Suo padre l’ha definito un ponte genovese…
«È un progetto importante nella carriera di mio padre, perché qui ci sono le sue origini e il suo rapporto con la città. Lui Genova ce l’ha anche nella matita e il suo amore per la città si traduce anche nel desiderio di migliorarla. Ma il ponte è genovese per la sua semplicità, frutto di un enorme lavoro, perché, sempre come dice mio padre “chiede permesso, è discreto”».
Il libro sarà disponibile fra pochi giorni. Rivedendolo adesso che impressione le fa?
«L’ho visto per la prima volta venerdì scorso, arriviamo giusti sotto Natale, ma d’altra parte abbiamo dovuto correre, visto che il lavoro è iniziato dopo l’inaugurazione. Io ho cercato di fare un lavoro di traduzione di quanto realizzato attraverso una divisione tematica per capitoli, il ponte cittadino, la nave bianca. Abbiamo preso i concetti chiave attorno a cui è nato questo ponte».
Sta già lavorando alla prossima monografia?

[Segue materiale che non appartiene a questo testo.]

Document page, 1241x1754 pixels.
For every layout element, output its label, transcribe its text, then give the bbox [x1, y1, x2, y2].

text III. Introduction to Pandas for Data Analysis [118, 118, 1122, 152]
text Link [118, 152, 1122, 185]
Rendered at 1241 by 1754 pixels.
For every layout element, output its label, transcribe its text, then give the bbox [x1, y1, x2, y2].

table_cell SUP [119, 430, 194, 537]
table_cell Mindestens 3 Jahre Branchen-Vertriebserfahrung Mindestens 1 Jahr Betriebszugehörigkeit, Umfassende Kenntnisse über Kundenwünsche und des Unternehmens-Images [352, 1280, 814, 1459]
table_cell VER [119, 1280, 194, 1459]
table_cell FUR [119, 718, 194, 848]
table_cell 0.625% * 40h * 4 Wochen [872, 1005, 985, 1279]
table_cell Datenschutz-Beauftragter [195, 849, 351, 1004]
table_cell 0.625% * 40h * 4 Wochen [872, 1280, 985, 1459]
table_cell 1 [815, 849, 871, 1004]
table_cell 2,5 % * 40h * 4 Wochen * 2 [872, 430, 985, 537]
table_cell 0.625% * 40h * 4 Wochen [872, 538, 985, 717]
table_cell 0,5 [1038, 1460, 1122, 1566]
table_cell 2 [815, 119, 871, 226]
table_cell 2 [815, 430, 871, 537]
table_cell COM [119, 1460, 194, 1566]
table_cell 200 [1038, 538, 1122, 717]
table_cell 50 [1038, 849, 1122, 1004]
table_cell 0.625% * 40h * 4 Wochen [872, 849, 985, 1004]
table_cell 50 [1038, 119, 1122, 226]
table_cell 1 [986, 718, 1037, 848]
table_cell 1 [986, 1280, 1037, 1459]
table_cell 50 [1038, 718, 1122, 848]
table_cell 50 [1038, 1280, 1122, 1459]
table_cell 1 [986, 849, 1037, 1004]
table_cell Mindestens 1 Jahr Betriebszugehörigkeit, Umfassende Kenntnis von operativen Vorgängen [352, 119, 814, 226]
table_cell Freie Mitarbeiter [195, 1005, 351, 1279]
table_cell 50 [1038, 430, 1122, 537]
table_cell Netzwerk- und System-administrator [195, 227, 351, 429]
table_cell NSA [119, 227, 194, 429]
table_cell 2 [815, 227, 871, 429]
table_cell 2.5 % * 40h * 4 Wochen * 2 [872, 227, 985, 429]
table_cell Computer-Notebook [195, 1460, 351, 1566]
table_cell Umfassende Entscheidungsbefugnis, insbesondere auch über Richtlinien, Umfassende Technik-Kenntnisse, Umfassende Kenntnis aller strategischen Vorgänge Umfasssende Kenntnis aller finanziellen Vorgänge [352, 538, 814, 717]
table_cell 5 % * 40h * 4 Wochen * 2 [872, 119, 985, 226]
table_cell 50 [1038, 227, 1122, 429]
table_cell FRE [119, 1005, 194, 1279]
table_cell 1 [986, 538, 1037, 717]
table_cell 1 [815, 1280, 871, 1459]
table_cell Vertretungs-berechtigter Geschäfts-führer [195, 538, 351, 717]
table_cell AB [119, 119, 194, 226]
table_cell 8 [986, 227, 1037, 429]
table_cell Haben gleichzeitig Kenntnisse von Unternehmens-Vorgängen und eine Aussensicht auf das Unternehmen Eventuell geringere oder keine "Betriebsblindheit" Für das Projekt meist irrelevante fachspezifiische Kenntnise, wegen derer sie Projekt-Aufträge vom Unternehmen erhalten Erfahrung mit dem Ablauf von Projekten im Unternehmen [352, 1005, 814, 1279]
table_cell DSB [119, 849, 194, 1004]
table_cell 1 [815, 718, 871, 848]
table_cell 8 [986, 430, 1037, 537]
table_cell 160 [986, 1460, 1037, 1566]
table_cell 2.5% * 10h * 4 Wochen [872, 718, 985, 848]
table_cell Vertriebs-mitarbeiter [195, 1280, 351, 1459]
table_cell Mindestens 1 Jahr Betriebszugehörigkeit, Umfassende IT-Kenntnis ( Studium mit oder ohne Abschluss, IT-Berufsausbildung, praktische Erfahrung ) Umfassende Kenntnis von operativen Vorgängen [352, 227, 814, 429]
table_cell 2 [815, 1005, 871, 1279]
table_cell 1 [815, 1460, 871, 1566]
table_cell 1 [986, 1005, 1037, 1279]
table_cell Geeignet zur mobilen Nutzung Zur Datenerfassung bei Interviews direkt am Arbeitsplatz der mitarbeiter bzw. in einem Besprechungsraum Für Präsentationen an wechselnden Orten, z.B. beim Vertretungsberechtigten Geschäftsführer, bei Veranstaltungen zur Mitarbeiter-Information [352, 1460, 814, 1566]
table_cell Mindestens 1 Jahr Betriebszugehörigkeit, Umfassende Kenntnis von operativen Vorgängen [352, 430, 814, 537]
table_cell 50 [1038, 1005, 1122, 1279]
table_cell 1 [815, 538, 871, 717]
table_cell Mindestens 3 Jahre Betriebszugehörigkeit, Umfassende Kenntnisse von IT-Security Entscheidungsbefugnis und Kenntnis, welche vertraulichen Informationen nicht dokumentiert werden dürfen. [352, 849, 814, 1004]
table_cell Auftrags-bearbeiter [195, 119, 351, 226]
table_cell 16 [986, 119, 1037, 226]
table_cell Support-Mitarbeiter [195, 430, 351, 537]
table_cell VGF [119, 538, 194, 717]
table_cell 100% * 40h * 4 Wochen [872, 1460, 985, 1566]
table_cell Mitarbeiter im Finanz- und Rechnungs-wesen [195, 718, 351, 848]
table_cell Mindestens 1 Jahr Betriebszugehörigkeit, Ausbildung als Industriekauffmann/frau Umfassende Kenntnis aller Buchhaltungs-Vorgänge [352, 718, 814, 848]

«Da poco più di un anno ho intensificato il mio impegno sulla scrittura, anche sul fronte narrativo con un romanzo che ho pubblicato con Bompiani. Ma le posso dire che ci sarà presto anche una nuova monografia. Torneremo all’estero, in Russia, dove mio padre ha lavorato per la prima volta, per un progetto di riconversione di una grande centrale elettrica in centro culturale».